*ACTIVITY 1*. In the E-Block auction article, rewrite the part that opens with the words containing "MediaFLO USA Inc.’s network" and closes with "audio and datacasting.", changing "channel 55" to "channel 54".
*ACTIVITY 2*.
Answer these questions from the E-Block auction article:
(a) How much did Dish bid in the auction?
(b) What did Dish pay for Sling Media Inc.?
(c) What is Nic Covey's title?
*ACTIVITY 3*. Continue the E-Block auction article from its last sentence.

======== QUOTED PASSAGE

EchoStar’s Ace: Content relationships

RCR Wireless News
Look at a map of the lower 700 MHz E-Block auction results and one thing is clear: Dish Network Corp. and Qualcomm Inc. were battling for a nationwide swatch of spectrum ideal for broadcast services.

Neither got a nationwide footprint, but Dish just may have ruined MediaFLO USA Inc.’s chances for a more immediate nationwide expansion of service. The company bid nearly $712 million and won 168 licenses for 6 megahertz of unpaired spectrum in channel 56 throughout most of the country except for major cities in California, Arizona and the Northeast, which Qualcomm picked up. Dish’s license holdings cover 76% of the U.S. population.

“TV equals in today’s view a whole mess of channels,” Bill Ho, a senior analyst at Current Analysis, told RCR Wireless News. “You need more content and people have got to relate to it.”

MediaFLO USA Inc.’s network currently operates on channel 55 on which the Qualcomm subsidiary says it can support 20 live TV channels and a variety of other services such as audio and datacasting.

Many analysts expected Qualcomm to go after channel 56 to bolster its capacity. Although it’s not a technical requirement, having adjacent spectrum to its current holdings would be ideal.

“One would think that if you were going to expand your empire and your channel lineup,” Ho said. “But they lost it to EchoStar (Dish’s former name).”

By looking at the rounds of bidding, Ho determined that Dish won the bulk of its licenses early on, while Qualcomm outbid it on the more heavily contested licenses in later rounds. So while Dish may have thwarted Qualcomm’s attempts at a bigger channel lineup, Dish also suffers from not having nationwide coverage.

“Echostar definitely had a plan to make national availability,” Ho said.

But the real question is what would Dish do with the spectrum?

Many expect the company to leverage its mobile capabilities through Sling Media Inc., which it bought last fall for $380 million. Since the company sold its first SlingBox in mid-2004, it has expanded its reach into mobile with SlingPlayer Mobile, a mobile application, which it has now developed to work on most mobile operating systems.

Nic Covey, director of insights at Nielsen Mobile, agrees that SlingPlayer Mobile would be the obvious push, but suggested that the company could make a wireless play with its existing offerings.

“The opportunity is there for them to use that space to further activate SlingPlayer Mobile,” he said.

Despite what some may view as a slowing revenue generator, on-demand continues to be important for Dish, Covey said.

“For them it’s not necessarily just the revenue of an on-demand strategy,” he said.

================
======== INFORMATION GIVEN

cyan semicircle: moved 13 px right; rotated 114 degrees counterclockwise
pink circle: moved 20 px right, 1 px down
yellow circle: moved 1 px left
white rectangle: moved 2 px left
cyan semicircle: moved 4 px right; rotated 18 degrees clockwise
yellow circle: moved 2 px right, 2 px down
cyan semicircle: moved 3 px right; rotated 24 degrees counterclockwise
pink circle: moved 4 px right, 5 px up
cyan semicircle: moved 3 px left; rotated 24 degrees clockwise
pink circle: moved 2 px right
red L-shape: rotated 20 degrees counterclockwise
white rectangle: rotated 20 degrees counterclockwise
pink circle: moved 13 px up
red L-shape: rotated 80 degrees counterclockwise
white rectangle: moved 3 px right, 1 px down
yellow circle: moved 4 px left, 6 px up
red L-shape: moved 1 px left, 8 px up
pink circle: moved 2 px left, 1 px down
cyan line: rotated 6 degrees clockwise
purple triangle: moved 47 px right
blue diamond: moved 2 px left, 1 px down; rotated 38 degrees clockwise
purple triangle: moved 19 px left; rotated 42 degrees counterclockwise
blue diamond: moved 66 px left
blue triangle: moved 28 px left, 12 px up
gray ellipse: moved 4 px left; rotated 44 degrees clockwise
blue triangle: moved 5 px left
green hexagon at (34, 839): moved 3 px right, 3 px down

================

*OUTPUT 1*.
MediaFLO USA Inc.’s network currently operates on channel 54 on which the Qualcomm subsidiary says it can support 20 live TV channels and a variety of other services such as audio and datacasting.

*OUTPUT 2*.
(a) Nearly $712 million.
(b) $380 million.
(c) Director of insights at Nielsen Mobile.

*OUTPUT 3*.
“I think there are probably some creative ways that they can use it to execute on their on-demand,” he said. “I don’t want to underestimate the importance of that ondemand capability to them.”

Although he doubts the company will do both with the spectrum. “They can afford to do one of these things and make a big splash,” Covey said.

Don’t count anything out for Dish, said Current Analysis’ Ho.

“You can’t count out the technology,” he said. “Technology may work — it’s just a matter of, you know, you can make technology for everything.”

Content connections

Without knowing Dish’s plans it’s difficult to gauge the cost of a wireless network buildout, but it won’t come on the cheap, Ho said, adding that it’s current infrastructure comes with heavy cost as well. “Wireless is where everybody is going,” he said.

“Using satellite resources to deliver content is expensive,” Ho said. “Having another means of delivery, a broadcast mode, it could work.”

He adds that Dish’s current relationships are the most compelling aspect of any potential play in wireless. “The whole thing is that they’ve already got the content relationships,” he said.

Rights clearances and other usage limitations have been a major sticking point for entertainment companies looking to push content to mobile devices. Mobile TV providers have been equally perplexed by the bottleneck in content availability.

Indeed, Dish may never fully utilize the spectrum before it gets picked up by a larger competitor. Two months after EchoStar Communications Corp. purchased Sling Media, rumors surfaced that AT&T Inc. was eyeing the company for $29.5 billion.

“AT&T does have deep pockets,” Ho said, but even that acquisition would cause many to pause.

Dish and Qualcomm declined to comment for this story.